Spark - Higher Order Functions

Unleash their power!

Published in

Globant

7 min readAug 1, 2023

It is common to have complex data types such as struct, map, and array when working with semi-structured formats, in big data processing, especially in Apache Spark. As the demand for scalable and efficient data processing continues to rise, understanding and leveraging higher-order functions in Spark becomes essential for developers and data engineers. Higher-order functions (HOFs) are great for processing nested data like array within Spark. In this article, we will look at what higher-order functions are and how they can be used in Spark SQL. We will demonstrate their usage through practice examples and explore the underline mechanism.

What are HOFs?

A Higher Order Function (HOF) is a concept in functional programming where a function can take one or more functions as arguments and return a function as its result. In other words, HOFs treat functions as first-class citizens, just like any other data type.

HOFs provide several advantages:

Abstraction: By passing functions as arguments or returning them as results, HOFs allow developers to abstract away specific implementations and focus on the overall behavior or transformation. This promotes code reusability and modularity.
Flexibility: HOFs provide a way to parameterize behavior, allowing functions to be customized or extended with different behaviors. This enables greater flexibility in handling complex or varying requirements.
Composition: HOFs can be combined and composed together to create more complex functionality. By chaining multiple functions, developers can build pipelines or sequences of operations, enhancing code readability and maintainability.
Encapsulation: HOFs encapsulate behavior, making code more concise and self-contained. This reduces code duplication and promotes cleaner, more readable code.

The support for processing complex data types(struct, map, and array) has increased since Spark 2.4 by releasing HOFs. In this article, we will take a look at how the below HOFs can be efficiently used:

transform()
filter()
exists()
reduce()

To demonstrate these functions, let's create a sample dataset that holds a column name as StringType and a column numbers as ArrayType:

from pyspark.sql import SparkSession
from pyspark.sql.types import *

# Create a SparkSession
spark = SparkSession.builder.getOrCreate()
schema = StructType([StructField('name',StringType(), True)
                    ,StructField('numbers',ArrayType(LongType()), True
                    )])

# Sample DataFrame with an array column
data = [("Alice", [1, 2, 3]), ("Bob", [4, 5, 6]), ("Charlie", [7, 8, 9])]
df = spark.createDataFrame(data, schema=schema)

# create view
df.createOrReplaceTempView("view_v")

# show sample data
spark.sql("""select * from view_v""").show()

○ ○ ○ ○ ○

● Required work
• 1. Repeat the Spark article word for word from "7 min readAug" to "the underline mechanism.".
• 2. According to the Spark article, since which Spark version has support for processing complex data types grown through the release of higher-order functions?
The data that comes next has nothing to do with the Spark article.

● Given information
○ ○ ○ ○ ○

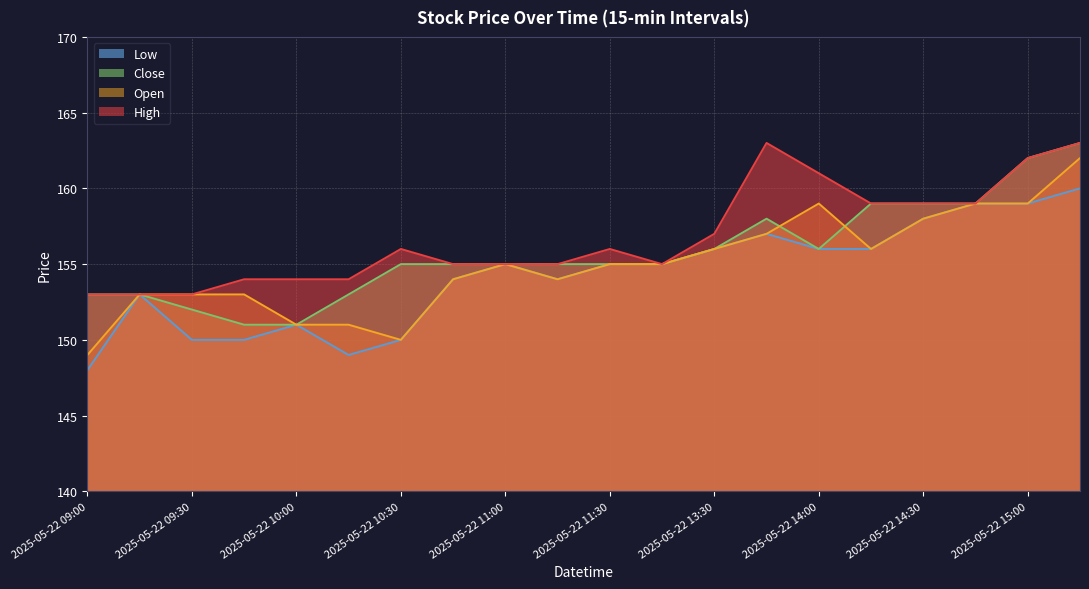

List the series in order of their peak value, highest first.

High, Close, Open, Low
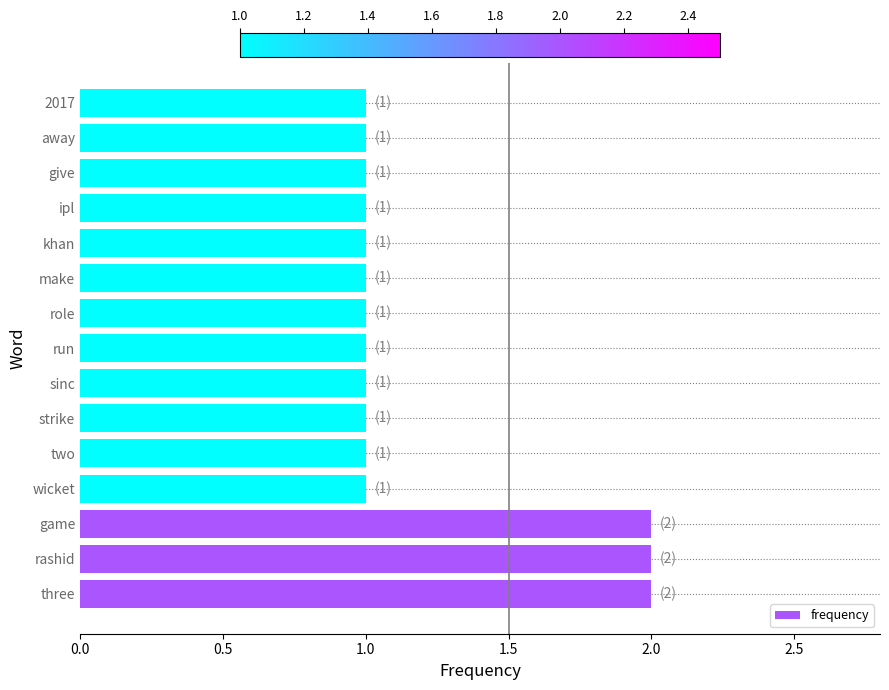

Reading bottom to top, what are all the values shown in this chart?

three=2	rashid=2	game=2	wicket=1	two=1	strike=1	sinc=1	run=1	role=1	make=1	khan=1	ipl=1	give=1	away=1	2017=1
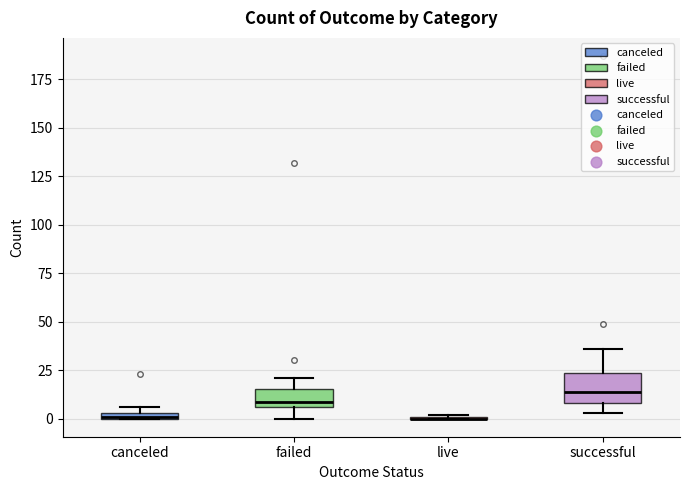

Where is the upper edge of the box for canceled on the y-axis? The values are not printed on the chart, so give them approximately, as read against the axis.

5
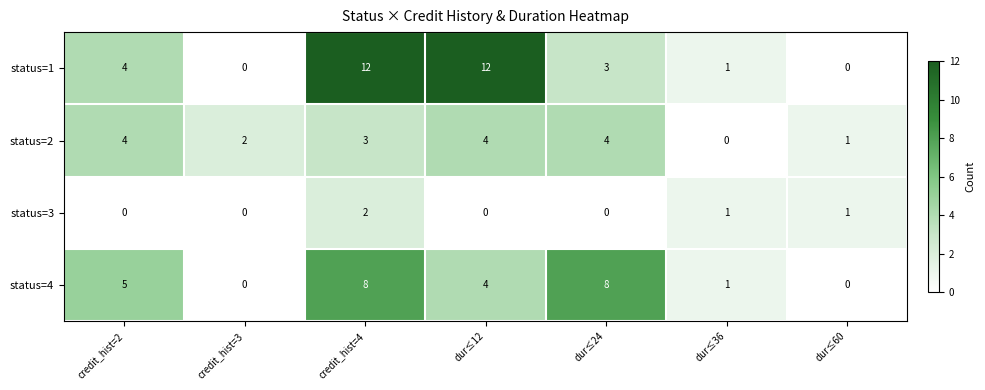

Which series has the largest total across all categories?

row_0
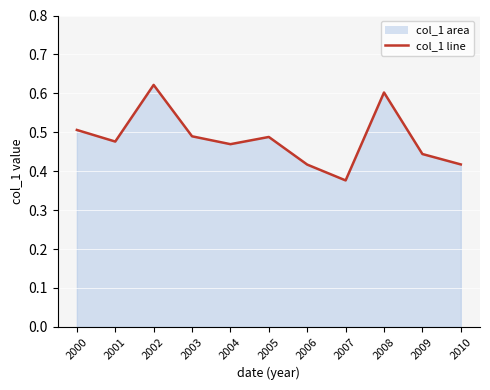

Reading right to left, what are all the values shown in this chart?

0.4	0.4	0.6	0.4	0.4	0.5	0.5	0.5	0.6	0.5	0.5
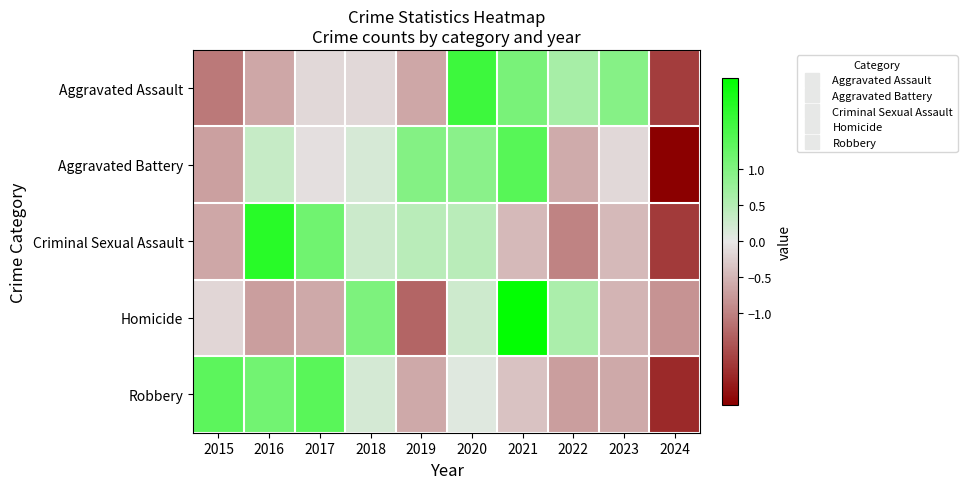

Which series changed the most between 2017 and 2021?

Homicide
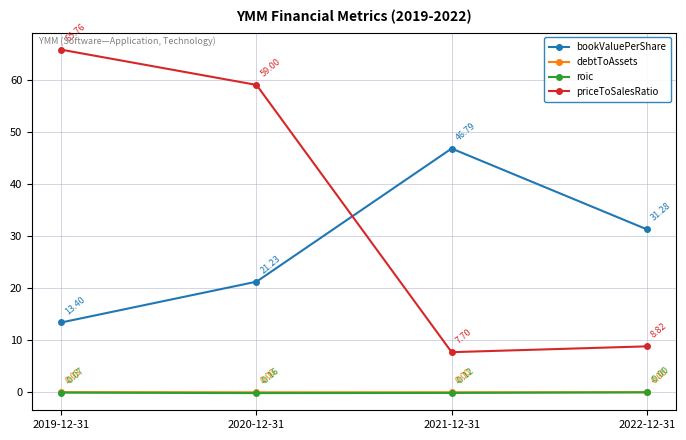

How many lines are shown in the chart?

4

○ ○ ○ ○ ○

● Answers to each task
• 1.
7 min readAug 1, 2023

It is common to have complex data types such as struct, map, and array when working with semi-structured formats, in big data processing, especially in Apache Spark. As the demand for scalable and efficient data processing continues to rise, understanding and leveraging higher-order functions in Spark becomes essential for developers and data engineers. Higher-order functions (HOFs) are great for processing nested data like array within Spark. In this article, we will look at what higher-order functions are and how they can be used in Spark SQL. We will demonstrate their usage through practice examples and explore the underline mechanism.

• 2. Spark 2.4.